Los Alamos Students Win First at State National History Day Competition

NATIONAL HISTORY DAY News

Ruby Selvage and Kathryn McClenahan accepting a special award from the Farm and Ranch Heritage Museum for the best project on agriculture and rural life (with staff from the museum). Photo by Kim Selvage

A pair of Piñon Elementary 6th graders won first place at the statewide National History Day competition on April 27 in Albuquerque.

Kathryn McClenahan and Ruby Selvage will be part of the New Mexico delegation at the national NHD competition in College Park, MD, June 10-14. Their project, a performance entitled “Land Where Our Children Die: The Reactions and Reforms of the Dust Bowl,” examines how people dealt with the hardships of the Dust Bowl and the reforms that came about in agriculture in the 1930s.

National History Day is a year-long academic program focused on historical research for 6th to 12th grade students.

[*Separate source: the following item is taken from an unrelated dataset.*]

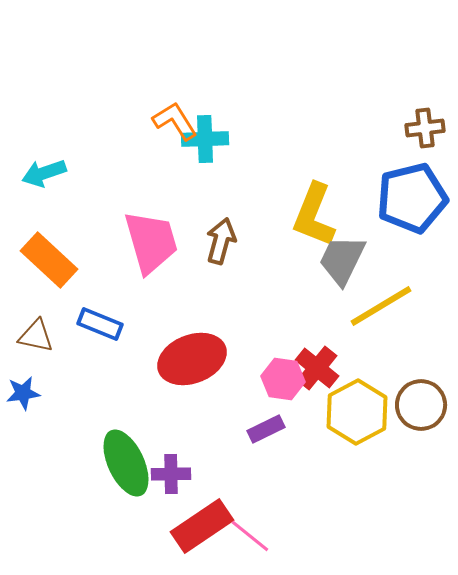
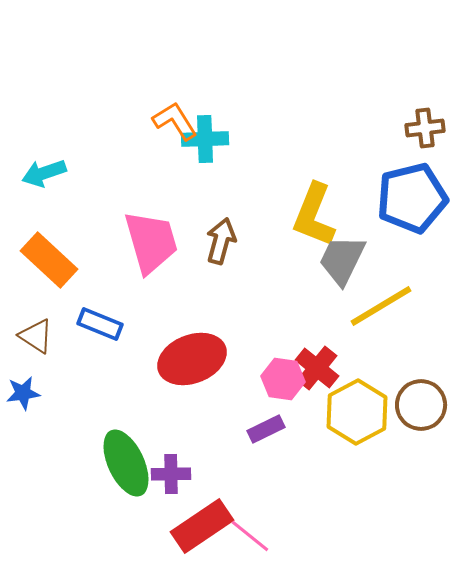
brown triangle: rotated 21 degrees clockwise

Each year, more than half a million students nationwide participate in the NHD contest. Students choose historical topics related to a theme and conduct extensive primary and secondary research through libraries, archives, museums, oral history interviews and historic sites. This year’s them for National History Day is “revolution, reaction, and reform.”

After analyzing and interpreting their sources and drawing conclusions about their topics’ significance in history, students present their work in original papers, websites, exhibits, performances and documentaries. These products are entered into competitions in the spring at local, state and national levels where they are evaluated by professional historians and educators. The program culminates in the Kenneth E. Behring National Contest each June held at the University of Maryland at College Park. The statewide competition in New Mexico is sponsored by the New Mexico Humanities Council.

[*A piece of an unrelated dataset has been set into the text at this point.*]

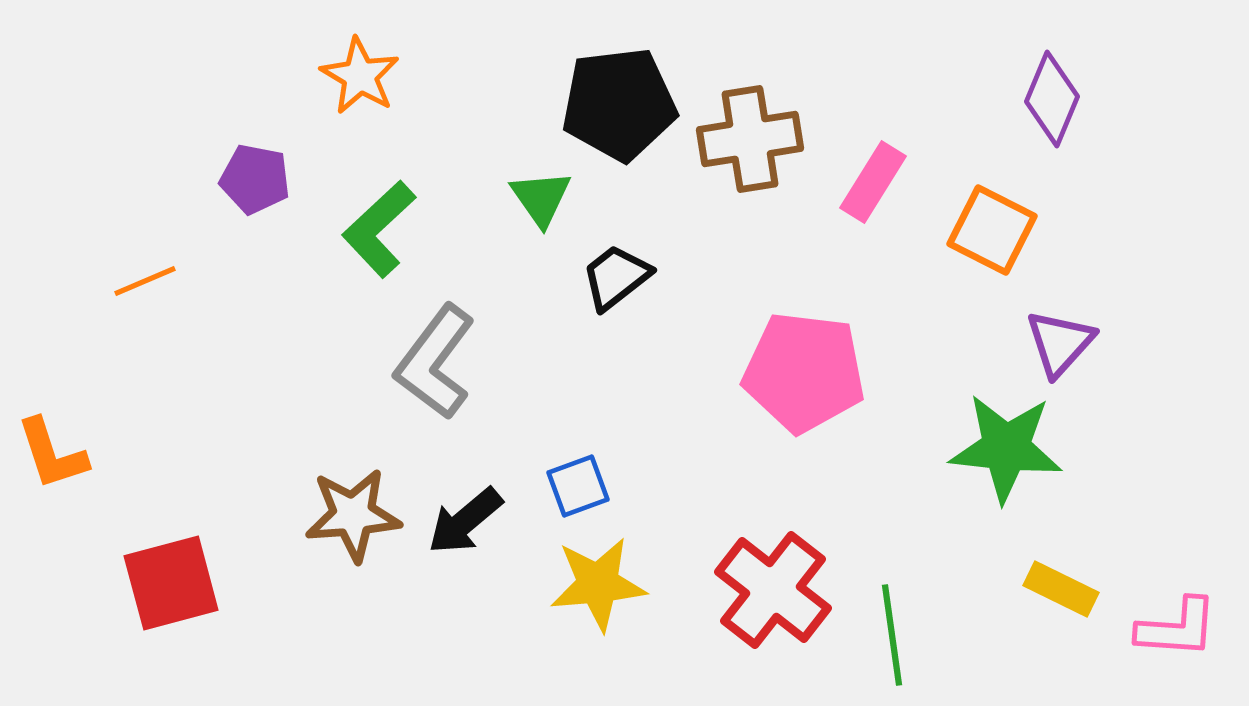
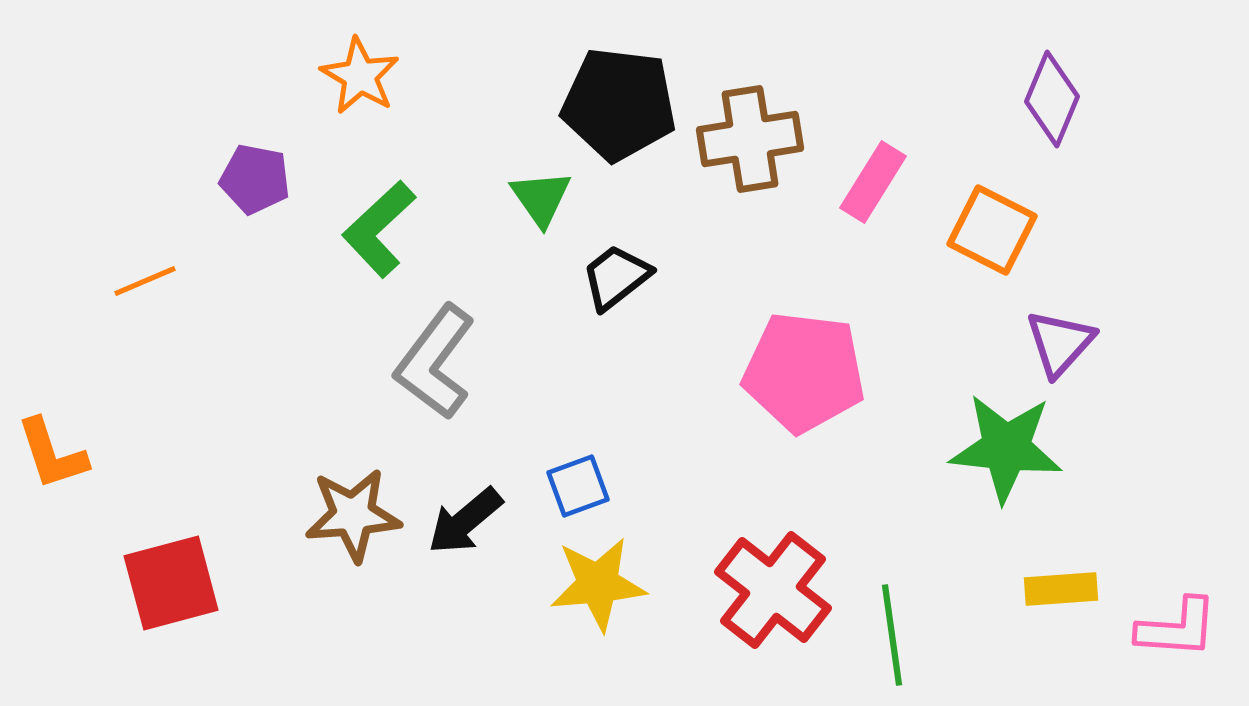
black pentagon: rotated 14 degrees clockwise
yellow rectangle: rotated 30 degrees counterclockwise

Several special awards are also presented at the state NHD contest. In addition to their first place in junior group performance, McClenahan and Selvage won an award from the Farm and Ranch Heritage Museum in Las Cruces for the best project on agriculture and rural life.

Other Los Alamos winners at the competition were Xiaoyu Deng, a freshman at Los Alamos High School, who received an ipad from the Center for Southwest Research in honor of the New Mexico state centennial. Deng’s project was a senior individual exhibit on the Manhattan Project.

Emily McClenahan, a Los Alamos high school junior, won an award from Brigham Young University for the best project on western history. Her project was a senior individual exhibit on the Bureau of Reclamation.

The Los Alamos Historical Society also offers a special award each year for the best project on the Manhattan Project or the Cold War. This year’s award went to a middle-school student at Albuquerque Christian School for her junior individual documentary on the Intermediate-Range Nuclear Forces Treaty.